Por ello asiste plena razón a la abogada general del Tribunal de Justicia de las Comunidades Europeas cuando pide a ese tribunal que anule las normas secretas que permiten a las autoridades aeroportuarias y de navegación aérea hacer de su capa un sayo e imponer arbitrariamente caprichosas restricciones sobre los equipajes de mano y el control de los pasajeros.
Gracias a este rotativo, el viernes pasado al fin nos enteramos del anexo secreto, desde el 2003, del Reglamento 622/2003 sobre seguridad aérea: ahí está la fuente de la humillación sufrida por el pasaje de las líneas aéreas. Primero, seleccionando al personal más antipático posible, con una formación bajo mínimos, pues no hay que suponer que tal personal sepa lo que el resto de los mortales no sabe. Curiosamente, solo conocen el contenido de esos --¿cuántos más?-- reglamentos secretos aquellos funcionarios que, pese a utilizar con frecuencia el avión, no se someten a controles: los vips no tienen que pasarlos.
Si entramos a analizar el contenido de las sustancias prohibidas, la arbitrariedad es su única razón de ser. Ni en el reglamento público ni en el secreto hay un solo motivo que permita saber por qué un líquido --un perfume-- puede pasar en una bolsa transparente, llamada zip, y no puede hacerlo en un neceser de mano. La pasta de dientes viene en tubos opacos, pero si se encierra el tubo en la bolsita transparente, ningún problema: bomba a la vista no es bomba. Si el gel se compra pasado el control, puede cargar lo que permita el equipaje de mano: bomba comprada, bien empleada.
Cualquier norma, para que pueda ser aplicable, además de estar publicada, ha de ser razonable, y lo que no lo es carece de legitimidad. Esa es la razón del secretismo: si la norma fuera pública, el pitorreo general impediría su aplicación. Porque la pregunta a hacerse es esta: ¿es más seguro viajar ahora que antes? Pudiendo comprar en el aeropuerto lo que no dejan pasar por el control, ¿en qué se beneficia la seguridad?

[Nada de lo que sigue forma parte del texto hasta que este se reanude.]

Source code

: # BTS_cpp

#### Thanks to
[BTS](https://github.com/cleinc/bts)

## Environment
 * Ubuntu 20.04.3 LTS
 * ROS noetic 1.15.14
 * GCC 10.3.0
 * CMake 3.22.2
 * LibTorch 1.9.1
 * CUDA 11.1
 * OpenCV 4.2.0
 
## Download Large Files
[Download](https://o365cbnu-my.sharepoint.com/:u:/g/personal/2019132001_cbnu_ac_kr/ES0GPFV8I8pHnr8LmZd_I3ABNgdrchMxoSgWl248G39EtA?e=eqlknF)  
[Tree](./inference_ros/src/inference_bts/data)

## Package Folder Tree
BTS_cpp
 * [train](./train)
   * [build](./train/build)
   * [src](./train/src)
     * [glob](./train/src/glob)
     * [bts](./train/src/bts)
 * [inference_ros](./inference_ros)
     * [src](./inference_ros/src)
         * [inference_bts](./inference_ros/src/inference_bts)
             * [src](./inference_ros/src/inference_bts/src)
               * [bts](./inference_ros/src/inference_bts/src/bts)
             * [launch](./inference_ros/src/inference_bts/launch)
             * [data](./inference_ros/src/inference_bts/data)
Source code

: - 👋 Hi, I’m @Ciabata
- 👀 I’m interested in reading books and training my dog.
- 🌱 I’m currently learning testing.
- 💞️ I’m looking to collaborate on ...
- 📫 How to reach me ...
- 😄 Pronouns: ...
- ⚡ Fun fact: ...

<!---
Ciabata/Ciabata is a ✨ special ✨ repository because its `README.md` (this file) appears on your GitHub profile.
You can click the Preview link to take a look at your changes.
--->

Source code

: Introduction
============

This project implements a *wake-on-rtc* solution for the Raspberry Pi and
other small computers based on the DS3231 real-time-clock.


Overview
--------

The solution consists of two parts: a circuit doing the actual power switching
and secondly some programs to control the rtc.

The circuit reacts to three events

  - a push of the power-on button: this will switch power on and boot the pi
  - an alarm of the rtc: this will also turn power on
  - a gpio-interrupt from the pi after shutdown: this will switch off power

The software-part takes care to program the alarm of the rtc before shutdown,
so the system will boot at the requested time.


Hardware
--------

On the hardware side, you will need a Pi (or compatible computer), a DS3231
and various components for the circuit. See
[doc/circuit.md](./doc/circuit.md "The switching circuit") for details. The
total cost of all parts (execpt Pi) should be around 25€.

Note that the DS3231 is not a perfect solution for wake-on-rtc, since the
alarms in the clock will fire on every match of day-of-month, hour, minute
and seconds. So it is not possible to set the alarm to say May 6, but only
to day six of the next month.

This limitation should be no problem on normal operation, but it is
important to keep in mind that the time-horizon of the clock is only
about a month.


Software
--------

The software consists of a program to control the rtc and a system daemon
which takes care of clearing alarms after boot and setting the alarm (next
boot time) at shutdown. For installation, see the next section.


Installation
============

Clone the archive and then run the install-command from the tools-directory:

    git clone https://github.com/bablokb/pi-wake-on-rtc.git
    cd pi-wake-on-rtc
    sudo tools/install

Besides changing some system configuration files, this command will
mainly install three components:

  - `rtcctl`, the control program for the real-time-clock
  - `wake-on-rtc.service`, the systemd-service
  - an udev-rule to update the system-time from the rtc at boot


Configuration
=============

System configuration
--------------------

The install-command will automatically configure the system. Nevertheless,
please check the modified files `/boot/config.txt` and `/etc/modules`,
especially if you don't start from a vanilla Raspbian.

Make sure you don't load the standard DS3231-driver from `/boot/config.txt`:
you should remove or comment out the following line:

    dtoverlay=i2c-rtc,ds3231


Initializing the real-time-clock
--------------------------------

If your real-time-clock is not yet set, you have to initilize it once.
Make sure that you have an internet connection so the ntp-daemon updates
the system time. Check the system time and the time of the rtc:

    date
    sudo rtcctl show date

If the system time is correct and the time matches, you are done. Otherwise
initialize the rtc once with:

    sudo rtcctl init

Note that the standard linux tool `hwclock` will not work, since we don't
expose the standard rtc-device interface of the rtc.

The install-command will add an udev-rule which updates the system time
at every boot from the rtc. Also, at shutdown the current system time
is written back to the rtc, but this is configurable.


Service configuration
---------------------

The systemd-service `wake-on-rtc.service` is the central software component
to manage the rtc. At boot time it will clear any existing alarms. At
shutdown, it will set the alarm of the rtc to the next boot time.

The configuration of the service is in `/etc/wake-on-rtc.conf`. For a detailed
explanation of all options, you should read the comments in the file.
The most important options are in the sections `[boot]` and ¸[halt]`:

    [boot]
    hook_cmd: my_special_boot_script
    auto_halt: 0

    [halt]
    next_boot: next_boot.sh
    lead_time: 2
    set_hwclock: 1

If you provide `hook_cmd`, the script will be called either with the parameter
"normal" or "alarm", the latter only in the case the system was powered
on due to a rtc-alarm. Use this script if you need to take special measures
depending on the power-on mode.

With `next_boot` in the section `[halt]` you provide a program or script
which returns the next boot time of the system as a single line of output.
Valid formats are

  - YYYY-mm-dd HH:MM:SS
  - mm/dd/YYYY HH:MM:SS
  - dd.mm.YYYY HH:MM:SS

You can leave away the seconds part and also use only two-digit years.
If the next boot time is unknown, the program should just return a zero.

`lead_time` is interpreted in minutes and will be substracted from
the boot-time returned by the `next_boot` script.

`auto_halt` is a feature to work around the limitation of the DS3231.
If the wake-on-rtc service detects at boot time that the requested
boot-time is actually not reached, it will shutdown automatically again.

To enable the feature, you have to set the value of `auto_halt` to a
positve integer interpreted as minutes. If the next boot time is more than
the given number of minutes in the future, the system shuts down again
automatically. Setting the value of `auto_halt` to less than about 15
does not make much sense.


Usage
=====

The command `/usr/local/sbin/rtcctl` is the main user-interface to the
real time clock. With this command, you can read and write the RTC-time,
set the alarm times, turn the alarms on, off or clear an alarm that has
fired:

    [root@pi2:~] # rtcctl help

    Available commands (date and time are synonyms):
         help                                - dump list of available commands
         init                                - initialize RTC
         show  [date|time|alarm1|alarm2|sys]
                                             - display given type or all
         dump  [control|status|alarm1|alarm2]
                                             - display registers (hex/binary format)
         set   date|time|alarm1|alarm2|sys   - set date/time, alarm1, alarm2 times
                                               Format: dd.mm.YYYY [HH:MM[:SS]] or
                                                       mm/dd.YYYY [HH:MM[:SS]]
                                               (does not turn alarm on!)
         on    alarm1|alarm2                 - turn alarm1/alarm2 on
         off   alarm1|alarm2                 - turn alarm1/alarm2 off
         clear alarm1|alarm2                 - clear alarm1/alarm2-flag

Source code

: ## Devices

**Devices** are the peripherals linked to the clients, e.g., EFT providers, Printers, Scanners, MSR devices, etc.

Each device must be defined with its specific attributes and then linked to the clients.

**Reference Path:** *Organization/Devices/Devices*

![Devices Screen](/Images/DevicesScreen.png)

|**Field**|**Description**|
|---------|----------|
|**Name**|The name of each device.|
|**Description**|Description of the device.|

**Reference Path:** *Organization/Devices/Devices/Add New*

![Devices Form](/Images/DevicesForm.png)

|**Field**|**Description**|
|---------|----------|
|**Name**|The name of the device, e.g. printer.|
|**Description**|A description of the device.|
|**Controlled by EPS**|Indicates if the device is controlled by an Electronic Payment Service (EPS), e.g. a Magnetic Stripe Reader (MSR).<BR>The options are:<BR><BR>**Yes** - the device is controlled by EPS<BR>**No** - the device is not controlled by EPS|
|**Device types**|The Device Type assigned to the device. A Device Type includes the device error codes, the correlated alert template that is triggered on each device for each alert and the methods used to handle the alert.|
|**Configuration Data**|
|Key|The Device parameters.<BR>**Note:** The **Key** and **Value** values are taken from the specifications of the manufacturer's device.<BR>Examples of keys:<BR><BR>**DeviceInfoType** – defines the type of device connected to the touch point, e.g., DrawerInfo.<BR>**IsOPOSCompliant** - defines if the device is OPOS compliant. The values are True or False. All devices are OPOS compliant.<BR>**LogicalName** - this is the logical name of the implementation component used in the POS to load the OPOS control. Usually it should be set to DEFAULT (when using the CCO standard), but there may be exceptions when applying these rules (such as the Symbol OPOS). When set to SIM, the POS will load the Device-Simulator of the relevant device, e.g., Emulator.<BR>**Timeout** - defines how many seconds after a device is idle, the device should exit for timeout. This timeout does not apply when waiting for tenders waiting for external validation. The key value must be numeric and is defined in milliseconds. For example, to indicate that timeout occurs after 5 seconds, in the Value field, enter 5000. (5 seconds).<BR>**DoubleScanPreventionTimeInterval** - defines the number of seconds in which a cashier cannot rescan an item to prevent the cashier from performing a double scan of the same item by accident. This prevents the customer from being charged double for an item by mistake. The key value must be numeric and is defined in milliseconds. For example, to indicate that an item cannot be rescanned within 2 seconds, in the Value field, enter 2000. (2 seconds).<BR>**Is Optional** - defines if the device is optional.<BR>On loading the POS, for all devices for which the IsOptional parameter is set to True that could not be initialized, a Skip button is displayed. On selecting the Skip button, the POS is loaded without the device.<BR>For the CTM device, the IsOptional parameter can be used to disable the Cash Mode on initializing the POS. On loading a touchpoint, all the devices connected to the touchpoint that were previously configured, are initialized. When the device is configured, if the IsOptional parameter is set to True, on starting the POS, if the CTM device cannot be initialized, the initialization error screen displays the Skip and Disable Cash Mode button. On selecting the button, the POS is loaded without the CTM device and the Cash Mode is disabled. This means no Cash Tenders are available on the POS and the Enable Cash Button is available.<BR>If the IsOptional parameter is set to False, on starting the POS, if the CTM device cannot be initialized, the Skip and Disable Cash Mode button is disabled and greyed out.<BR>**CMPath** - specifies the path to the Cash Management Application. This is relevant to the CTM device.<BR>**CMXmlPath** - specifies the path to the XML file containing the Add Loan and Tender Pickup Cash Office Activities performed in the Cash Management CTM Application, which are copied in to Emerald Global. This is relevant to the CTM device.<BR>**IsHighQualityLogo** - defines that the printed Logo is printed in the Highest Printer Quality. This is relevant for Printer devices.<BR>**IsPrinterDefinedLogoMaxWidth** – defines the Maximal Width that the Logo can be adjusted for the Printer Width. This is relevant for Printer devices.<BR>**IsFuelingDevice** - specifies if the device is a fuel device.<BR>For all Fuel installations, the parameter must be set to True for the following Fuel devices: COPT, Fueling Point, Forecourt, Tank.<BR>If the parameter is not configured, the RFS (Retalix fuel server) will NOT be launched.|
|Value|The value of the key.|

Pero aún hay más. Si, como resulta obvio, la norma de seguridad (?) es inconstitucional, ¿qué pasa con quien la aplique? Pudiera ocurrir algo nada extraño: incluso, personas tan templadas como Ignasi Guardans, hartas de vejaciones inútiles, podrían acudir a los tribunales penales. El motivo: una acción contra los empleados públicos y privados que aplican tal normativa, por vulneración, como mínimo, de derechos cívicos y trato degradante. Se alegará, al pronto, que ese personal está cubierto por la obediencia debida. Falso. Tanto la ley de fuerzas y cuerpos de seguridad como la de seguridad privada imponen a policía y vigilantes privados un respeto sin fisuras a la Constitución, y la normativa manifiestamente contraria al ordenamiento jurídico no cabe cumplirla. No puede alegar ignorancia quien sabe calcular a la perfección trienios y pluses según unos baremos que al común de los mortales nos parecen términos cabalísticos. Los sindicados profesionales y de clase, tan empeñados, lógicamente, en defender los intereses de sus afiliados, deberían ir preparándoles para la que se avecina: alegar ignorancia no les va a servir de nada.
Y otro día hablaremos de la ilegitimidad de la obtención, tratamiento y transferencia de datos de los pasajeros.